No one, thought Lark resentfully, should look so comely when he was in this condition. Yet Oliver did. He resembled not so much a fallen angel as one who had willingly left his state of grace.
He scowled into the jar on the table. “Not much left.”
She advanced on him. “You don’t need another drop. You need to go to bed.”
He grabbed her and pulled her against him. “Aye. Bed. We—”
“Oliver!” She reared back, aghast. He reeked of cheap scent. The coarse, heavy odor of a woman like Clarice or
Rosie. Women who sat on his lap and rubbed themselves against him.
He spread his arms, looking the soul of innocence. “Is something amiss?”
“You smell like a woman’s perfume!”
“Then I’m improving. A moment ago it was cheap wine.”
She stared in horror at his ashen, exhausted, handsome face. The pain of betrayal drove like a lance into her.

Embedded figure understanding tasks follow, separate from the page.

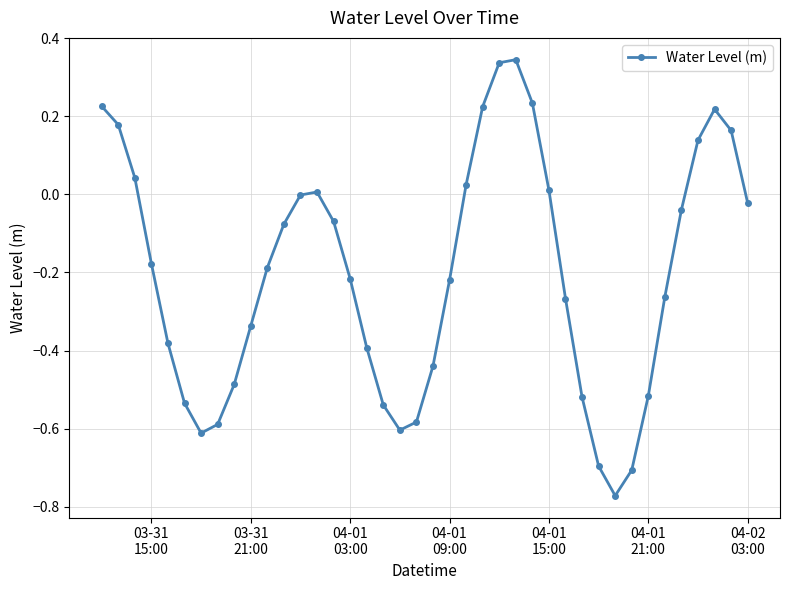

How many data points does each series have?

40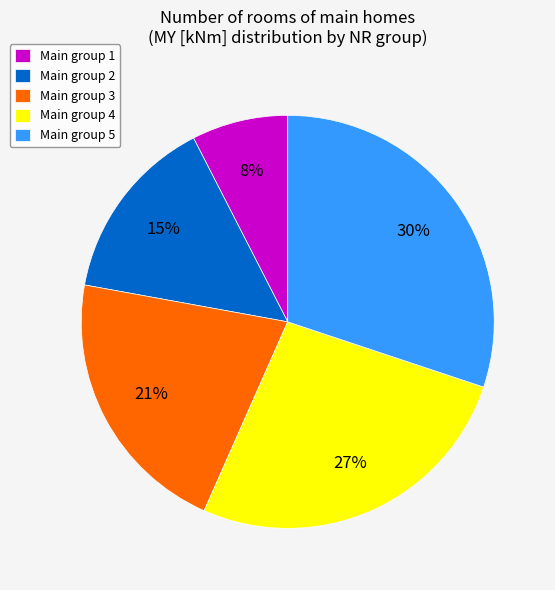

Count the number of slices in the pie.

5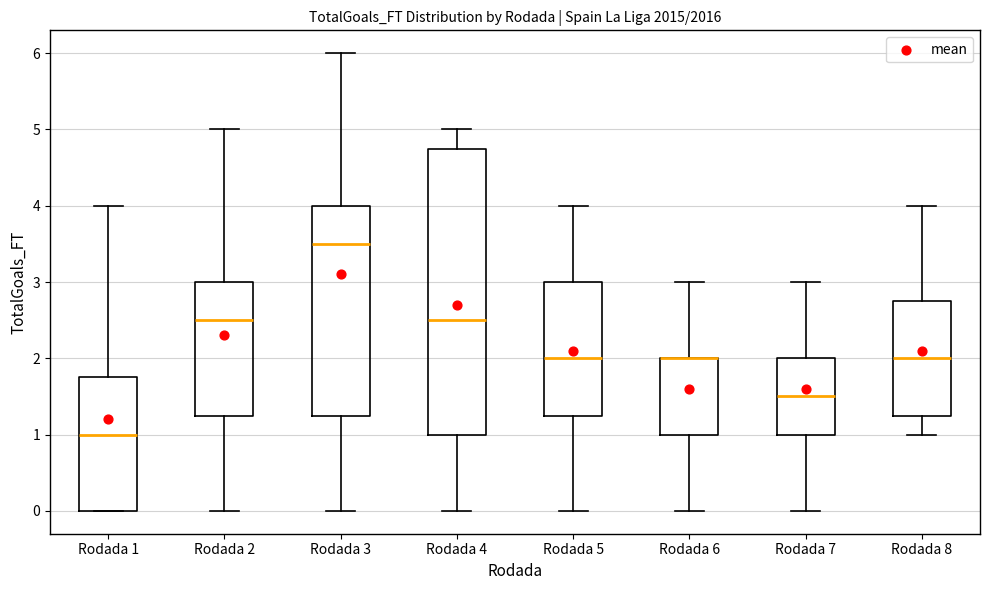

Reading left to right, read every box against the y-axis: the position of its median line, the range the box covers, and the ends of its whiskers. The values are not printed on the chart, so give them approximately, as read against the axis.

Rodada 1: median 1.0, box 0.0 to 1.8, whiskers 0.0 to 4.0
Rodada 2: median 2.5, box 1.3 to 3.0, whiskers 0.0 to 5.0
Rodada 3: median 3.5, box 1.3 to 4.0, whiskers 0.0 to 6.0
Rodada 4: median 2.5, box 1.0 to 4.8, whiskers 0.0 to 5.0
Rodada 5: median 2.0, box 1.3 to 3.0, whiskers 0.0 to 4.0
Rodada 6: median 2.0 (drawn on the box's upper edge), box 1.0 to 2.0, whiskers 0.0 to 3.0
Rodada 7: median 1.5, box 1.0 to 2.0, whiskers 0.0 to 3.0
Rodada 8: median 2.0, box 1.3 to 2.8, whiskers 1.0 to 4.0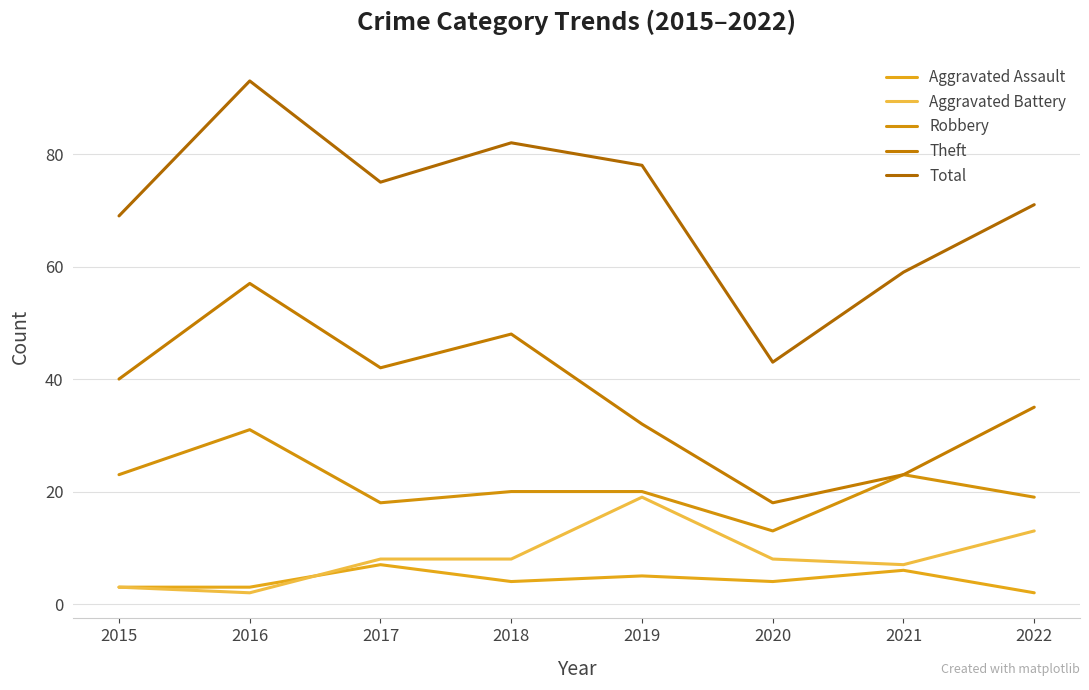

In Theft, how many points are higher than both neighbors (excluding endpoints)?

2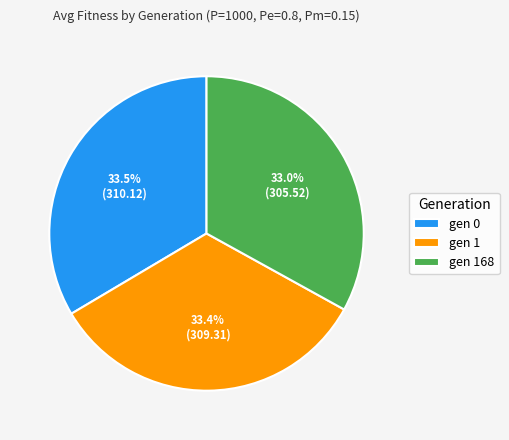

True or false: gen 0 accounts for 27% of the total.

False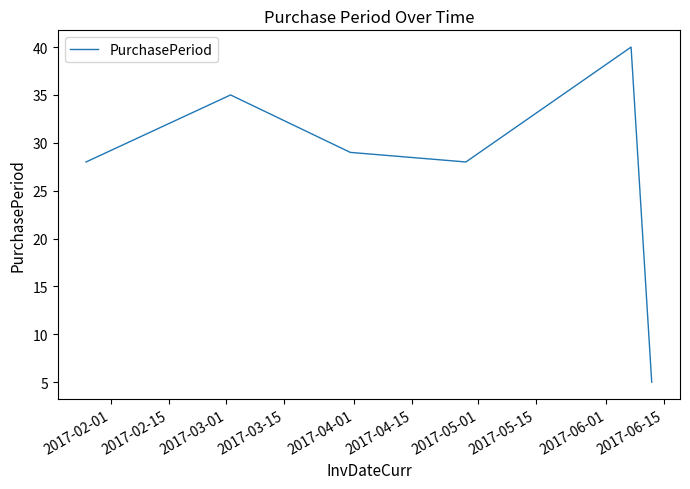

How many lines are shown in the chart?

1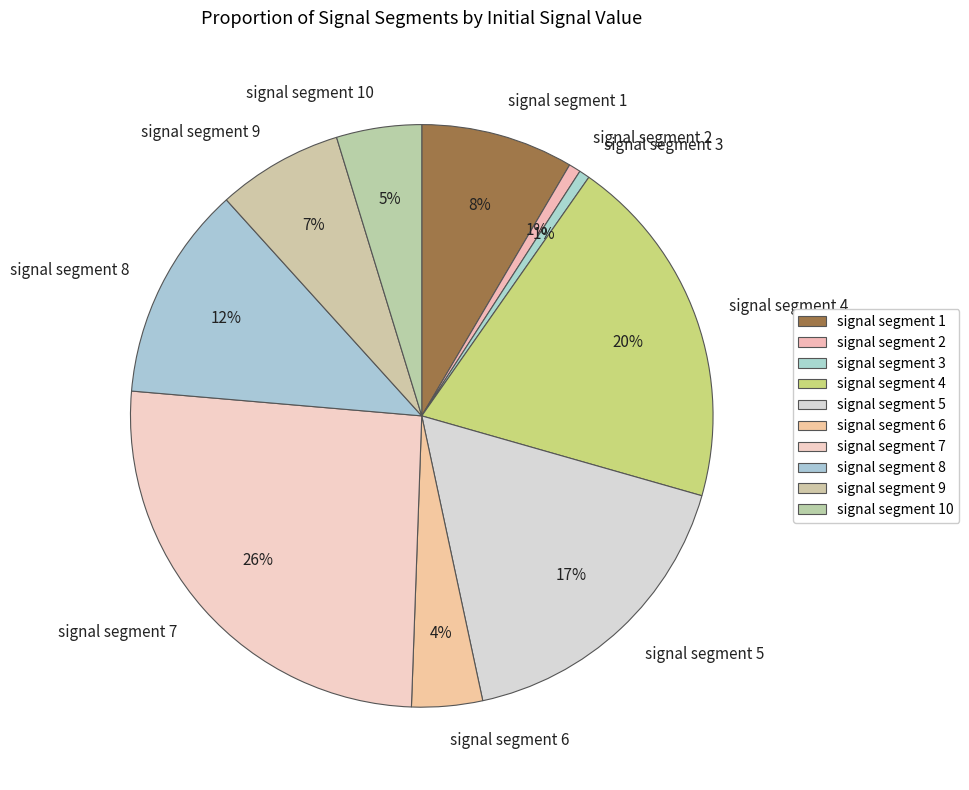

How many segments does this pie chart have?

10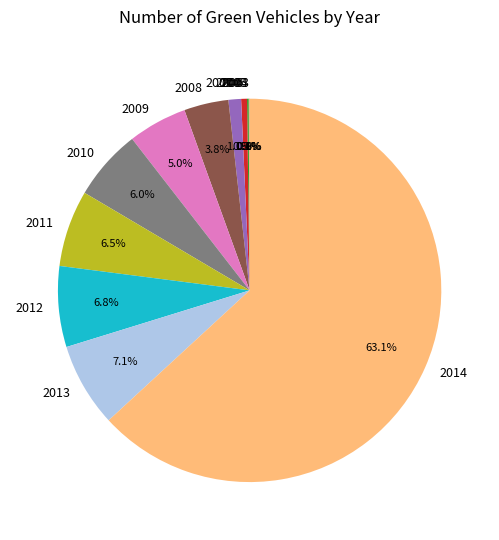

What percentage do 2006 and 2007 together represent?

1.6%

A burning wad of sobs constricted her throat. Calling on all her years of training for self-control, she swallowed hard, conquering her tears.
“You disgust me,” she said fiercely. “How dare you go out carousing on the very night you learn you are to be a father?” She stalked back and forth in front of him. “You spoke of wanting a child, but they were just words. Idle wishes. The actual fact frightens you, doesn’t it, Oliver?”